Oczywiście, ja nie mam wątpliwości, po pierwsze, premier Morawiecki ma wielu wpływowych przeciwników w obozie rządzącym. No oczywiście Zbigniew Ziobro jest tu w pierwszej kolejności, ale także w samym Prawie i Sprawiedliwości jest sporo polityków, którym się premier Morawiecki od początku nie podobał i coraz mniej się podoba. Natomiast jest też faktem to, że jak powiedziałem, trzeba znaleźć innego kandydata i mieć gwarancję, że wszystkie te elementy układanki, a więc np. Porozumienie Gowina, które wydaje się tu być dość blisko premiera Morawieckiego poparłoby np. jego następcę. Ja nie kryję, że gdybym miał typować dzisiaj, to widzę tylko Jarosława Kaczyńskiego jako tę osobę, której i Zbigniewowi Ziobrze, i Gowinowi byłoby trudno odmówić poparcia. Nie widzę natomiast, jeśli się mówi o panu prezesie Obajtku czy o ministrze Błaszczaku, ja mam poważne wątpliwości, czy aby na pewno te kandydatury by zyskały wymaganą większość w Sejmie.
A kiedy prezes PiS-u wygłasza peany na cześć Daniela Obajtka, prezesa PKN Orlen, to robi po to, żeby chwiać łódką i nie dać się czuć pewnie premierowi Morawieckiemu, czy też no może jest coś na rzeczy?

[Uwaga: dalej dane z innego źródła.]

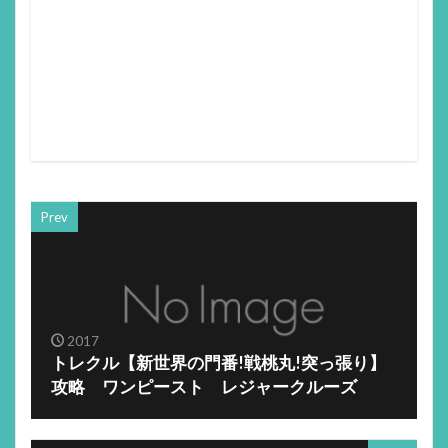
Prev
2017
トレクル【新世界の門番!戦桃丸!突っ張り】
攻略 ワンピースト レジャークルーズ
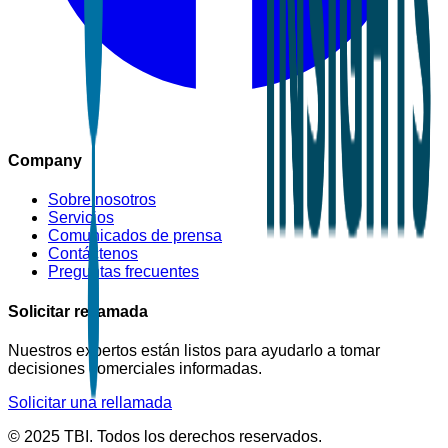
Company
Sobre nosotros
Servicios
Comunicados de prensa
Contáctenos
Preguntas frecuentes
Solicitar rellamada
Nuestros expertos están listos para ayudarlo a tomar
decisiones comerciales informadas.
Solicitar una rellamada
© 2025 TBI. Todos los derechos reservados.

Być może, oczywiście, prezes Kaczyński testuje reakcję we własnym obozie politycznym na kandydaturę Obajtka. Bo jego ogromna sympatia do tego człowieka jest powszechnie znana. I właściwie cała kariera pana Obajtka, skądinąd niezwykle fascynująca dla wielu obserwatorów sceny, od wójta Pcimia do prezesa PKN Orlen, to może oczywiście być próba przeforsowania. Tak, jak kiedyś prezes Kaczyński się "zakochał" w Mateuszu Morawieckim, może teraz przenieść swoje uczucia na Daniela Obajtka. Z pewnych względów to oczywiście byłoby racjonalne, bo ja sobie mogę wyobrazić, że z końcem tego roku przezwyciężymy pandemię, ale powstanie masa, powiedziałbym "złej krwi", tak to w cudzysłowie określę, związanej z tym wszystkim, co się już wydarzyło i jeszcze wydarzy, no i będzie można np. wytypować premiera Morawieckiego jako winnego tych różnych błędów, które się wydarzyły i wykreować nowego premiera. Oczywiście na poziomie socjotechniki politycznej to jest ciekawy scenariusz, tylko jest pytanie, czy on jest realizowalny w obecnym układzie sił wewnątrz Zjednoczonej Prawicy?
A jak pan czyta umiarkowaną aktywność medialną, publiczną premiera Morawieckiego w ostatnich tygodniach?
No cóż, mam wrażenie, że premier zrozumiał, że nadaktywność medialna niekoniecznie mu służy w kontekście problemów, jakie rząd ma walce z pandemią. Bo oczywiście jest ten obiektywny czynnik, na które rząd nie miał wpływu, czyli problem związany z ograniczoną liczbą szczepionek, które do Polski docierają. I tutaj rzeczywiście trudno mieć pretensje do rządu, bo cała Europa ma z tym problem. Natomiast jest cała masa innych problemów, które już zależą ściśle od premiera Morawieckiego. I tutaj sukcesów nie ma, w związku z tym nie dziwię się, że premier Morawiecki się nie chce aż tak bardzo pokazywać, bo nie bardzo jest się czym chwalić.